Property groups allow you to organize your custom properties across the entire Rally People Database into logical groups that can be shown or not shown for one or more populations. Organizing properties into groups won’t impact filtering or searching, it simply makes locating properties faster and easier for teams.

A property can only be associated with one property group. By default, all custom properties live in a default “Custom Properties” group.

Any properties within a group that are restricted to specific populations will only be visible to team members who have access to those populations.

Organize properties into meaningful themes taking into consideration the purpose of the property and which populations the property is relevant. Add descriptions to each property and property group to help teams understand the purpose of them.

Examples of property groups:

  • Demographics

    • Properties that describe statistical, socioeconomic, and personal characteristics of a population, such as age, gender, income, education, location, etc.

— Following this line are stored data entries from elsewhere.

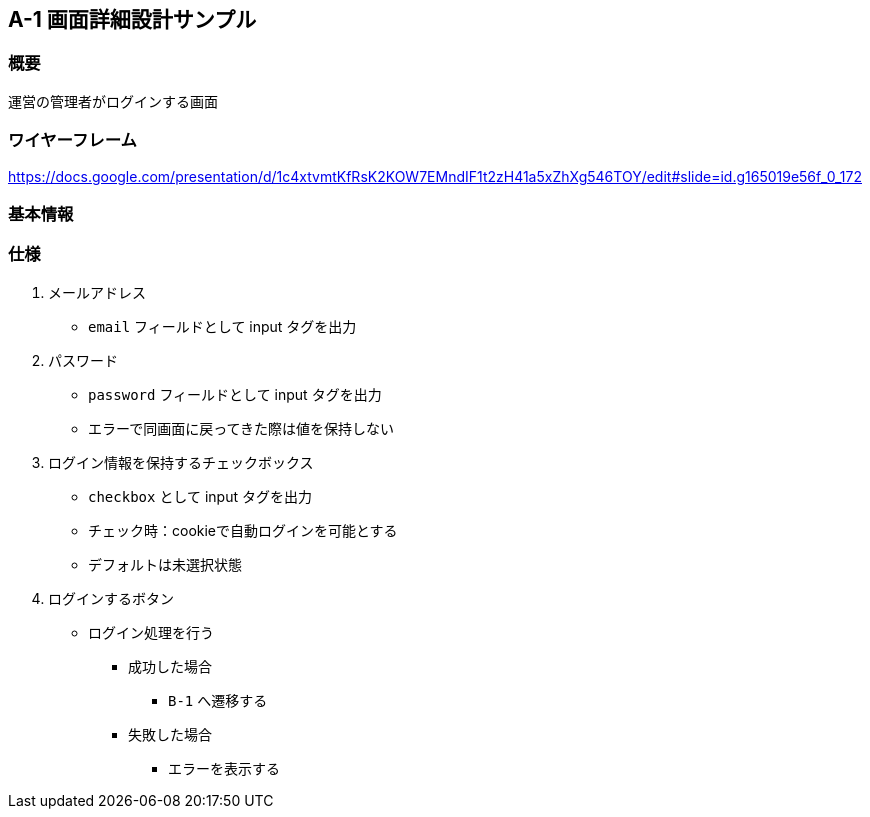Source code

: == A-1 画面詳細設計サンプル

=== 概要

運営の管理者がログインする画面

=== ワイヤーフレーム

https://docs.google.com/presentation/d/1c4xtvmtKfRsK2KOW7EMndIF1t2zH41a5xZhXg546TOY/edit#slide=id.g165019e56f_0_172

=== 基本情報

//レイアウト情報やゾーニングに関する仕様、HTMLの構造について記載する

<<<

=== 仕様
//image::../assets/A-1.png[]
. メールアドレス
** `email` フィールドとして input タグを出力
. パスワード
** `password` フィールドとして input タグを出力
** エラーで同画面に戻ってきた際は値を保持しない
. ログイン情報を保持するチェックボックス
** `checkbox` として input タグを出力
** チェック時：cookieで自動ログインを可能とする
** デフォルトは未選択状態
. ログインするボタン
** ログイン処理を行う
*** 成功した場合
**** `B-1` へ遷移する
*** 失敗した場合
**** エラーを表示する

    • These properties are often relevant across all populations.

  • Product Data

    • Properties that might describe feature usage, days active, product tenure, login frequency, etc.

    • If you have different populations for different products in your database, this is a good opportunity to create multiple “Product Data” property groups that are specific to those populations and allow only the relevant populations to see them.

      • Product ABC Data is shared only with Population 1

      • Product XYZ Data is shared only with Population 2

  • Account Data

    • Properties that describe the participant’s account relationship including plan/tier, subscription details, customer success or account manager, etc.

    • It’s possible that these properties are relevant for only some populations.

  • Research Preferences

    • Properties to capture the participant’s preferences around research topics of interest, frequency of contact, research type preferences, etc.

    • These properties are often relevant across all populations.